▶ _Supplied data_
=====

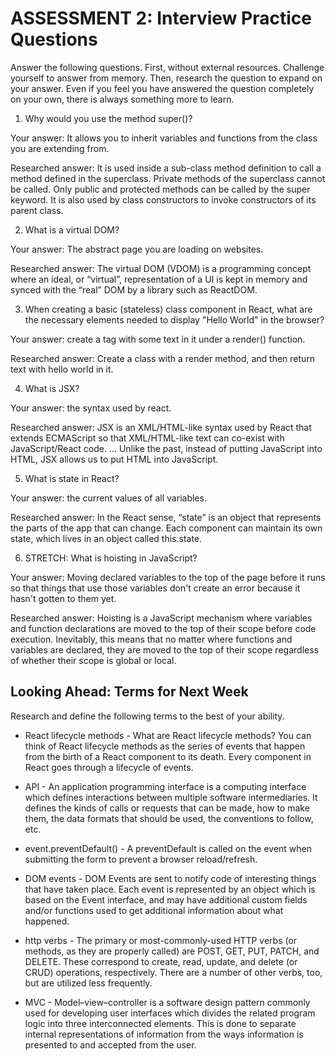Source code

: # ASSESSMENT 2: Interview Practice Questions

Answer the following questions. First, without external resources. Challenge yourself to answer from memory. Then, research the question to expand on your answer. Even if you feel you have answered the question completely on your own, there is always something more to learn.

1. Why would you use the method super()?

  Your answer: It allows you to inherit variables and functions from the class you are extending from.

  Researched answer: It is used inside a sub-class method definition to call a method defined in the superclass. Private methods of the superclass cannot be called. Only public and protected methods can be called by the super keyword. It is also used by class constructors to invoke constructors of its parent class.



2. What is a virtual DOM?

  Your answer: The abstract page you are loading on websites.

  Researched answer: The virtual DOM (VDOM) is a programming concept where an ideal, or “virtual”, representation of a UI is kept in memory and synced with the “real” DOM by a library such as ReactDOM.



3. When creating a basic (stateless) class component in React, what are the necessary elements needed to display "Hello World" in the browser?

  Your answer: create a tag with some text in it under a render() function.

  Researched answer: Create a class with a render method, and then return text with hello world in it.



4. What is JSX?

  Your answer: the syntax used by react.

  Researched answer: JSX is an XML/HTML-like syntax used by React that extends ECMAScript so that XML/HTML-like text can co-exist with JavaScript/React code. ... Unlike the past, instead of putting JavaScript into HTML, JSX allows us to put HTML into JavaScript.



5. What is state in React?

  Your answer: the current values of all variables.

  Researched answer: In the React sense, “state” is an object that represents the parts of the app that can change. Each component can maintain its own state, which lives in an object called this.state.



6. STRETCH: What is hoisting in JavaScript?

  Your answer:  Moving declared variables to the top of the page before it runs so that things that use those variables don't create an error because it hasn't gotten to them yet.

  Researched answer: Hoisting is a JavaScript mechanism where variables and function declarations are moved to the top of their scope before code execution. Inevitably, this means that no matter where functions and variables are declared, they are moved to the top of their scope regardless of whether their scope is global or local.



## Looking Ahead: Terms for Next Week

Research and define the following terms to the best of your ability.

- React lifecycle methods - What are React lifecycle methods? You can think of React lifecycle methods as the series of events that happen from the birth of a React component to its death. Every component in React goes through a lifecycle of events.

- API - An application programming interface is a computing interface which defines interactions between multiple software intermediaries. It defines the kinds of calls or requests that can be made, how to make them, the data formats that should be used, the conventions to follow, etc.

- event.preventDefault() - A preventDefault is called on the event when submitting the form to prevent a browser reload/refresh.

- DOM events - DOM Events are sent to notify code of interesting things that have taken place. Each event is represented by an object which is based on the Event interface, and may have additional custom fields and/or functions used to get additional information about what happened.

- http verbs - The primary or most-commonly-used HTTP verbs (or methods, as they are properly called) are POST, GET, PUT, PATCH, and DELETE. These correspond to create, read, update, and delete (or CRUD) operations, respectively. There are a number of other verbs, too, but are utilized less frequently.

- MVC - Model–view–controller is a software design pattern commonly used for developing user interfaces which divides the related program logic into three interconnected elements. This is done to separate internal representations of information from the ways information is presented to and accepted from the user.

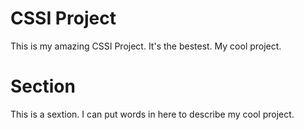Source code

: # CSSI Project

This is my amazing CSSI Project. It's the bestest.
My cool project.

# Section

This is a sextion. I can put words in here to describe my cool project.
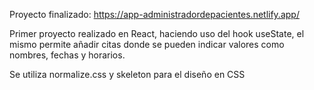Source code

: Proyecto finalizado: https://app-administradordepacientes.netlify.app/

Primer proyecto realizado en React, haciendo uso del hook useState, el mismo permite añadir citas donde se pueden indicar valores como nombres, fechas y horarios.

Se utiliza normalize.css y skeleton para el diseño en CSS
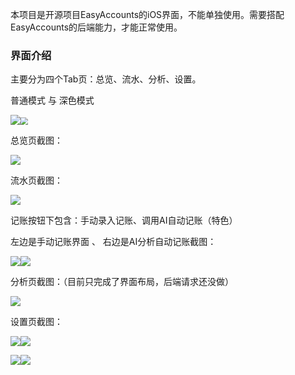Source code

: 本项目是开源项目EasyAccounts的iOS界面，不能单独使用。需要搭配EasyAccounts的后端能力，才能正常使用。

### 界面介绍
主要分为四个Tab页：总览、流水、分析、设置。

普通模式 与 深色模式                                  

![](https://picgo-rockyshen.oss-cn-shanghai.aliyuncs.com/picgo/202502181202345.png)<img src="https://picgo-rockyshen.oss-cn-shanghai.aliyuncs.com/picgo/202502181244724.png" style="zoom: 77%;" />



总览页截图：

![](https://picgo-rockyshen.oss-cn-shanghai.aliyuncs.com/picgo/202502181203792.png)

流水页截图：

![](https://picgo-rockyshen.oss-cn-shanghai.aliyuncs.com/picgo/202502181204941.png)

记账按钮下包含：手动录入记账、调用AI自动记账（特色）

左边是手动记账界面 、  右边是AI分析自动记账截图：

![](https://picgo-rockyshen.oss-cn-shanghai.aliyuncs.com/picgo/202502181239666.png)![](https://picgo-rockyshen.oss-cn-shanghai.aliyuncs.com/picgo/202502181239219.png)

分析页截图：（目前只完成了界面布局，后端请求还没做）

![](https://picgo-rockyshen.oss-cn-shanghai.aliyuncs.com/picgo/202502181204405.png)



设置页截图：

![](https://picgo-rockyshen.oss-cn-shanghai.aliyuncs.com/picgo/202502181204066.png)![](https://picgo-rockyshen.oss-cn-shanghai.aliyuncs.com/picgo/202502181204231.png)

![](https://picgo-rockyshen.oss-cn-shanghai.aliyuncs.com/picgo/202502181205619.png)![](https://picgo-rockyshen.oss-cn-shanghai.aliyuncs.com/picgo/202502181205171.png)
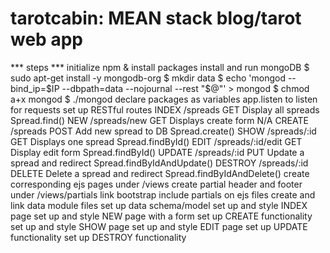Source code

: # tarotcabin: MEAN stack blog/tarot web app

*** steps ***
initialize npm & install packages
install and run mongoDB
  $ sudo apt-get install -y mongodb-org
  $ mkdir data
  $ echo 'mongod --bind_ip=$IP --dbpath=data --nojournal --rest "$@"' > mongod
  $ chmod a+x mongod
  $ ./mongod
declare packages as variables
app.listen to listen for requests
set up RESTful routes
  INDEX   /spreads            GET     Display all spreads           Spread.find()
  NEW     /spreads/new        GET     Displays create form          N/A
  CREATE  /spreads            POST    Add new spread to DB          Spread.create()
  SHOW    /spreads/:id        GET     Displays one spread           Spread.findById()
  EDIT    /spreads/:id/edit   GET     Display edit form             Spread.findById()
  UPDATE  /spreads/:id        PUT     Update a spread and redirect  Spread.findByIdAndUpdate()
  DESTROY /spreads/:id        DELETE  Delete a spread and redirect  Spread.findByIdAndDelete()
create corresponding ejs pages under /views
create partial header and footer under /views/partials
link bootstrap
include partials on ejs files
create and link data module files
set up data schema/model
set up and style INDEX page
set up and style NEW page with a form
set up CREATE functionality
set up and style SHOW page
set up and style EDIT page
set up UPDATE functionality
set up DESTROY functionality
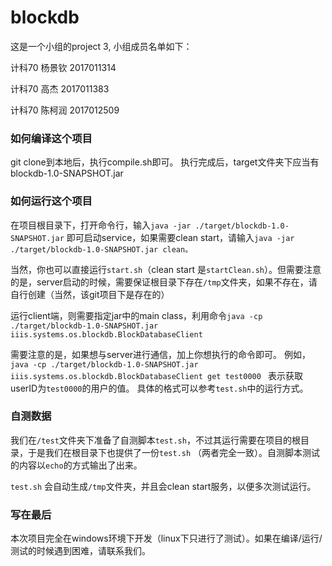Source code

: # blockdb
这是一个小组的project 3, 小组成员名单如下：

计科70 杨景钦 2017011314

计科70 高杰 2017011383

计科70 陈柯润 2017012509



### 如何编译这个项目

git clone到本地后，执行compile.sh即可。 执行完成后，target文件夹下应当有blockdb-1.0-SNAPSHOT.jar



### 如何运行这个项目

在项目根目录下，打开命令行，输入`java -jar ./target/blockdb-1.0-SNAPSHOT.jar` 即可启动service，如果需要clean start，请输入`java -jar ./target/blockdb-1.0-SNAPSHOT.jar clean。`

当然，你也可以直接运行`start.sh`（clean start 是`startClean.sh`）。但需要注意的是，server启动的时候，需要保证根目录下存在`/tmp`文件夹，如果不存在，请自行创建（当然，该git项目下是存在的）

运行client端，则需要指定jar中的main class，利用命令`java -cp ./target/blockdb-1.0-SNAPSHOT.jar iiis.systems.os.blockdb.BlockDatabaseClient`

需要注意的是，如果想与server进行通信，加上你想执行的命令即可。 例如，`java -cp ./target/blockdb-1.0-SNAPSHOT.jar iiis.systems.os.blockdb.BlockDatabaseClient get test0000 `  表示获取userID为`test0000`的用户的值。 具体的格式可以参考`test.sh`中的运行方式。



### 自测数据

我们在`/test`文件夹下准备了自测脚本`test.sh`，不过其运行需要在项目的根目录，于是我们在根目录下也提供了一份`test.sh` （两者完全一致）。自测脚本测试的内容以`echo`的方式输出了出来。

`test.sh` 会自动生成`/tmp`文件夹，并且会clean start服务，以便多次测试运行。



### 写在最后

本次项目完全在windows环境下开发（linux下只进行了测试）。如果在编译/运行/测试的时候遇到困难，请联系我们。
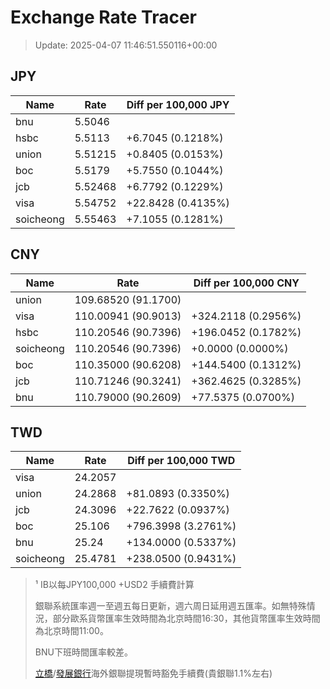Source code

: # Exchange Rate Tracer

> Update: 2025-04-07 11:46:51.550116+00:00

## JPY

| Name      |    Rate | Diff per 100,000 JPY   |
|-----------|---------|------------------------|
| bnu       | 5.5046  |                        |
| hsbc      | 5.5113  | +6.7045 (0.1218%)      |
| union     | 5.51215 | +0.8405 (0.0153%)      |
| boc       | 5.5179  | +5.7550 (0.1044%)      |
| jcb       | 5.52468 | +6.7792 (0.1229%)      |
| visa      | 5.54752 | +22.8428 (0.4135%)     |
| soicheong | 5.55463 | +7.1055 (0.1281%)      |

## CNY

| Name      | Rate                | Diff per 100,000 CNY   |
|-----------|---------------------|------------------------|
| union     | 109.68520	(91.1700) |                        |
| visa      | 110.00941	(90.9013) | +324.2118 (0.2956%)    |
| hsbc      | 110.20546	(90.7396) | +196.0452 (0.1782%)    |
| soicheong | 110.20546	(90.7396) | +0.0000 (0.0000%)      |
| boc       | 110.35000	(90.6208) | +144.5400 (0.1312%)    |
| jcb       | 110.71246	(90.3241) | +362.4625 (0.3285%)    |
| bnu       | 110.79000	(90.2609) | +77.5375 (0.0700%)     |

## TWD

| Name      |    Rate | Diff per 100,000 TWD   |
|-----------|---------|------------------------|
| visa      | 24.2057 |                        |
| union     | 24.2868 | +81.0893 (0.3350%)     |
| jcb       | 24.3096 | +22.7622 (0.0937%)     |
| boc       | 25.106  | +796.3998 (3.2761%)    |
| bnu       | 25.24   | +134.0000 (0.5337%)    |
| soicheong | 25.4781 | +238.0500 (0.9431%)    |


> ¹ IB以每JPY100,000 +USD2 手續費計算
>
> 銀聯系統匯率週一至週五每日更新，週六周日延用週五匯率。如無特殊情況，部分歐系貨幣匯率生效時間為北京時間16:30，其他貨幣匯率生效時間為北京時間11:00。
>
> BNU下班時間匯率較差。
>
> [立橋](https://www.wlbank.com.mo/uploads/ueditor/file/20181211/1544536513900230.pdf)/[發展銀行](https://www.mdb.com.mo/Service_Charges_20230728.pdf)海外銀聯提現暫時豁免手續費(貴銀聯1.1%左右)

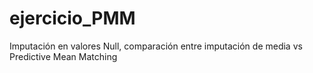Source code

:# ejercicio_PMM
Imputación en valores Null, comparación entre imputación de media vs Predictive Mean Matching
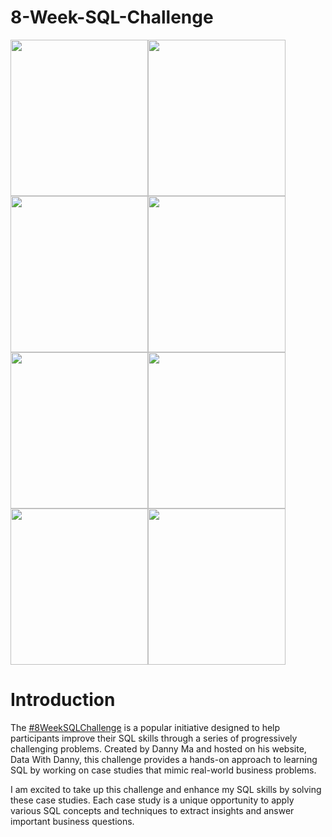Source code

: # 8-Week-SQL-Challenge

<img src="https://8weeksqlchallenge.com/images/case-study-designs/1.png" width="220" height="250"><img src="https://8weeksqlchallenge.com/images/case-study-designs/2.png" width="220" height="250"><img src="https://8weeksqlchallenge.com/images/case-study-designs/3.png" width="220" height="250"><img src="https://8weeksqlchallenge.com/images/case-study-designs/4.png" width="220" height="250"><img src="https://8weeksqlchallenge.com/images/case-study-designs/5.png" width="220" height="250"><img src="https://8weeksqlchallenge.com/images/case-study-designs/6.png" width="220" height="250"><img src="https://8weeksqlchallenge.com/images/case-study-designs/7.png" width="220" height="250"><img src="https://8weeksqlchallenge.com/images/case-study-designs/8.png" width="220" height="250">

# Introduction<br>
The [#8WeekSQLChallenge](https://8weeksqlchallenge.com/case-study-1/) is a popular initiative designed to help participants improve their SQL skills through a series of progressively challenging problems. Created by Danny Ma and hosted on his website, Data With Danny, this challenge provides a hands-on approach to learning SQL by working on case studies that mimic real-world business problems.

I am excited to take up this challenge and enhance my SQL skills by solving these case studies. Each case study is a unique opportunity to apply various SQL concepts and techniques to extract insights and answer important business questions.
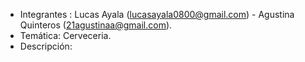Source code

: - Integrantes : Lucas Ayala (lucasayala0800@gmail.com) - Agustina Quinteros (21agustinaa@gmail.com).
- Temática: Cerveceria.
- Descripción: 
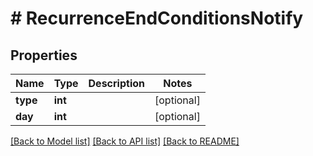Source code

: # # RecurrenceEndConditionsNotify

## Properties

Name | Type | Description | Notes
------------ | ------------- | ------------- | -------------
**type** | **int** |  | [optional]
**day** | **int** |  | [optional]

[[Back to Model list]](../../README.md#models) [[Back to API list]](../../README.md#endpoints) [[Back to README]](../../README.md)
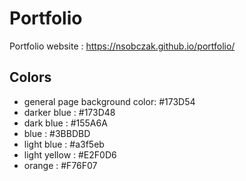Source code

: # Portfolio

Portfolio website : https://nsobczak.github.io/portfolio/

## Colors

- general page background color: #173D54
- darker blue : #173D48
- dark blue : #155A6A
- blue : #3BBDBD
- light blue : #a3f5eb
- light yellow : #E2F0D6
- orange : #F76F07
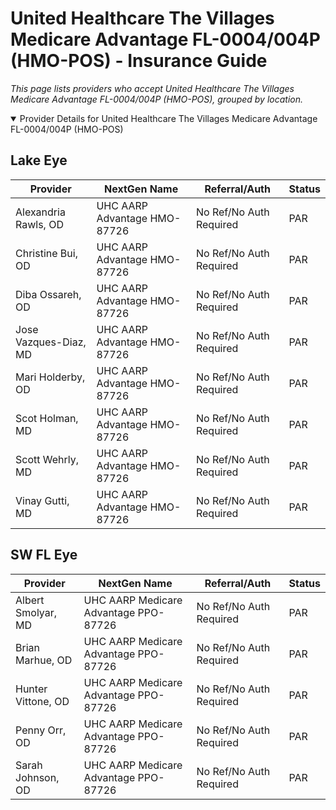 # United Healthcare The Villages Medicare Advantage FL-0004/004P (HMO-POS) - Insurance Guide

*This page lists providers who accept United Healthcare The Villages Medicare Advantage FL-0004/004P (HMO-POS), grouped by location.*

<details open><summary>Provider Details for United Healthcare The Villages Medicare Advantage FL-0004/004P (HMO-POS)</summary>

## Lake Eye 

| Provider | NextGen Name | Referral/Auth | Status |
|----------|-------------|--------------|--------|
| Alexandria Rawls, OD | UHC AARP Advantage HMO-87726 | No Ref/No Auth Required | PAR |
| Christine Bui, OD | UHC AARP Advantage HMO-87726 | No Ref/No Auth Required | PAR |
| Diba Ossareh, OD | UHC AARP Advantage HMO-87726 | No Ref/No Auth Required | PAR |
| Jose Vazques-Diaz, MD | UHC AARP Advantage HMO-87726 | No Ref/No Auth Required | PAR |
| Mari Holderby, OD | UHC AARP Advantage HMO-87726 | No Ref/No Auth Required | PAR |
| Scot Holman, MD | UHC AARP Advantage HMO-87726 | No Ref/No Auth Required | PAR |
| Scott Wehrly, MD | UHC AARP Advantage HMO-87726 | No Ref/No Auth Required | PAR |
| Vinay Gutti, MD | UHC AARP Advantage HMO-87726 | No Ref/No Auth Required | PAR |

## SW FL Eye

| Provider | NextGen Name | Referral/Auth | Status |
|----------|-------------|--------------|--------|
| Albert Smolyar, MD | UHC AARP Medicare Advantage PPO-87726 | No Ref/No Auth Required | PAR |
| Brian Marhue, OD | UHC AARP Medicare Advantage PPO-87726 | No Ref/No Auth Required | PAR |
| Hunter Vittone, OD | UHC AARP Medicare Advantage PPO-87726 | No Ref/No Auth Required | PAR |
| Penny Orr, OD | UHC AARP Medicare Advantage PPO-87726 | No Ref/No Auth Required | PAR |
| Sarah Johnson, OD | UHC AARP Medicare Advantage PPO-87726 | No Ref/No Auth Required | PAR |

</details>

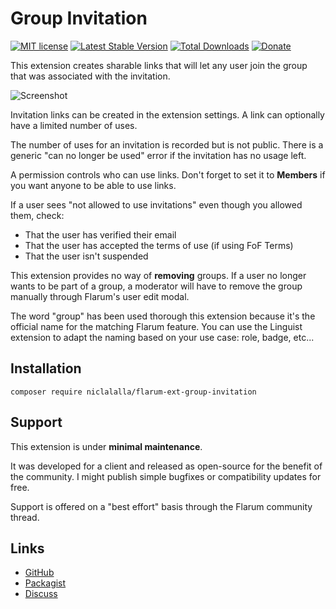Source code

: # Group Invitation

[![MIT license](https://img.shields.io/badge/license-MIT-blue.svg)](https://github.com/clarkwinkelmann/flarum-ext-group-invitation/blob/master/LICENSE.md) [![Latest Stable Version](https://img.shields.io/packagist/v/clarkwinkelmann/flarum-ext-group-invitation.svg)](https://packagist.org/packages/clarkwinkelmann/flarum-ext-group-invitation) [![Total Downloads](https://img.shields.io/packagist/dt/clarkwinkelmann/flarum-ext-group-invitation.svg)](https://packagist.org/packages/clarkwinkelmann/flarum-ext-group-invitation) [![Donate](https://img.shields.io/badge/paypal-donate-yellow.svg)](https://www.paypal.me/clarkwinkelmann)

This extension creates sharable links that will let any user join the group that was associated with the invitation.

![Screenshot](https://i.imgur.com/uumjObr.png)

Invitation links can be created in the extension settings.
A link can optionally have a limited number of uses.

The number of uses for an invitation is recorded but is not public.
There is a generic "can no longer be used" error if the invitation has no usage left.

A permission controls who can use links.
Don't forget to set it to **Members** if you want anyone to be able to use links.

If a user sees "not allowed to use invitations" even though you allowed them, check:

- That the user has verified their email
- That the user has accepted the terms of use (if using FoF Terms)
- That the user isn't suspended

This extension provides no way of **removing** groups.
If a user no longer wants to be part of a group, a moderator will have to remove the group manually through Flarum's user edit modal.

The word "group" has been used thorough this extension because it's the official name for the matching Flarum feature.
You can use the Linguist extension to adapt the naming based on your use case: role, badge, etc...

## Installation

    composer require niclalalla/flarum-ext-group-invitation

## Support

This extension is under **minimal maintenance**.

It was developed for a client and released as open-source for the benefit of the community.
I might publish simple bugfixes or compatibility updates for free.


Support is offered on a "best effort" basis through the Flarum community thread.

## Links

- [GitHub](https://github.com/clarkwinkelmann/flarum-ext-group-invitation)
- [Packagist](https://packagist.org/packages/clarkwinkelmann/flarum-ext-group-invitation)
- [Discuss](https://discuss.flarum.org/d/24627)
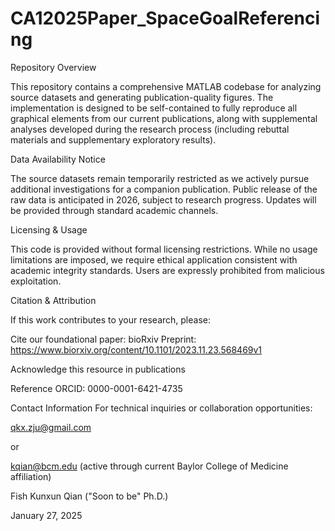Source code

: # CA12025Paper_SpaceGoalReferencing
Repository Overview

This repository contains a comprehensive MATLAB codebase for analyzing source datasets and generating publication-quality figures. The implementation is designed to be self-contained to fully reproduce all graphical elements from our current publications, along with supplemental analyses developed during the research process (including rebuttal materials and supplementary exploratory results).

Data Availability Notice

The source datasets remain temporarily restricted as we actively pursue additional investigations for a companion publication. Public release of the raw data is anticipated in 2026, subject to research progress. Updates will be provided through standard academic channels.

Licensing & Usage

This code is provided without formal licensing restrictions. While no usage limitations are imposed, we require ethical application consistent with academic integrity standards. Users are expressly prohibited from malicious exploitation.

Citation & Attribution

If this work contributes to your research, please:

Cite our foundational paper:
bioRxiv Preprint: https://www.biorxiv.org/content/10.1101/2023.11.23.568469v1

Acknowledge this resource in publications

Reference ORCID: 0000-0001-6421-4735

Contact Information
For technical inquiries or collaboration opportunities:

qkx.zju@gmail.com

or

kqian@bcm.edu (active through current Baylor College of Medicine affiliation)

Fish Kunxun Qian ("Soon to be" Ph.D.)

January 27, 2025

=====

▶ _The problem_
With the pictures removed, print only the lines starting at the line that has "# CSSI Project" and ending at the line that has "普通模式 与 深色模式", both ends included, exactly as they stand above.

▶ _Completed exercise_
: # CSSI Project

This is my amazing CSSI Project. It's the bestest.
My cool project.

# Section

This is a sextion. I can put words in here to describe my cool project.
Source code

: Proyecto finalizado: https://app-administradordepacientes.netlify.app/

Primer proyecto realizado en React, haciendo uso del hook useState, el mismo permite añadir citas donde se pueden indicar valores como nombres, fechas y horarios.

Se utiliza normalize.css y skeleton para el diseño en CSS
Source code

: 本项目是开源项目EasyAccounts的iOS界面，不能单独使用。需要搭配EasyAccounts的后端能力，才能正常使用。

### 界面介绍
主要分为四个Tab页：总览、流水、分析、设置。

普通模式 与 深色模式                                  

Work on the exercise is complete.